Consider the command to keep the Passover meal. Every year, Israel was commanded to stop what they were doing and participate in a very intentional evening of remembering God’s deliverance from Egyptian slavery. Every year, Israel was transported back to that moment, when the slaves walked out free, and in so doing, experienced God’s deliverance first hand. This yearly memorial was a way to stop normal life and be reminded that God has delivered in the past; and to be convicted that God can deliver in the future. It served as a reorienting point for Israel, as individuals lost focus because of busyness or stress, the meal brought them back to what was most important; we are apart of the story of God’s redemption of the world.
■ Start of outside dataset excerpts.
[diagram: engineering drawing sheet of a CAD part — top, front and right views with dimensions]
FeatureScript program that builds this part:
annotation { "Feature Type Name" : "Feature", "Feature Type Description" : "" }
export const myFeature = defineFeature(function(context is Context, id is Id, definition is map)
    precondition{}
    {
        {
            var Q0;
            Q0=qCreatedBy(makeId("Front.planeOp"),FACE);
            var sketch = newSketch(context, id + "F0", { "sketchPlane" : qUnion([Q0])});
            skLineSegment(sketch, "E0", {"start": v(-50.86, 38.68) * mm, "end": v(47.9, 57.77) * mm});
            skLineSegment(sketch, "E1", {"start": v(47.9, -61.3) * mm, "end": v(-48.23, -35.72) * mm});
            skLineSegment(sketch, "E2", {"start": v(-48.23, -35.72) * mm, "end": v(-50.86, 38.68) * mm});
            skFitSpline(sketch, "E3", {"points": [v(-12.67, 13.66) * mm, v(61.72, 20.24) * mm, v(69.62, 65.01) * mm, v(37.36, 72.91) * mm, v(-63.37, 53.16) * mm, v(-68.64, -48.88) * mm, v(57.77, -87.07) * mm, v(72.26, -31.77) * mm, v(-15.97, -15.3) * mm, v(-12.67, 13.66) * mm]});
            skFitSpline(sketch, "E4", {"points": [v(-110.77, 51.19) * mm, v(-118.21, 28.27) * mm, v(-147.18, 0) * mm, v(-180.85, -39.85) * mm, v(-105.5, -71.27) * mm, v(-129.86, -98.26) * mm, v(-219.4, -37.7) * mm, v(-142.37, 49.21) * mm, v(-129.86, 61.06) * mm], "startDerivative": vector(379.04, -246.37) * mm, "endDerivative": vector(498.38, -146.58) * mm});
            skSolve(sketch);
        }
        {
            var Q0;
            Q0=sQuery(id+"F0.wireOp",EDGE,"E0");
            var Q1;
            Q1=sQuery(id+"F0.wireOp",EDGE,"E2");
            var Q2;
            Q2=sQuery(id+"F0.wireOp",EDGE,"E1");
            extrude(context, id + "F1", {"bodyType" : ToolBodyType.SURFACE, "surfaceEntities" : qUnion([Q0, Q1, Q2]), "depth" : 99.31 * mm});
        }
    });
We need those reminders today. Just as I write notes to remind myself of simple tasks, I need to intentionally set up reminders in my life to help me refocus or to cause reorientation. Just as I look at pictures to remind me of family memories, I need to have pictures that remind me of God’s presence in my life. Just as I buy souvenirs on vacations to remind me of the experience, I need to invest in “souvenirs” that remind me of God’s power.

This will not happen unless we are intentional about it. Reminders do not naturally occur, they have been intentionally created by someone who wants to remember. Intentionally create some reminders today of God’s presence in your life, and place them around you in order to refocus you on what is most important.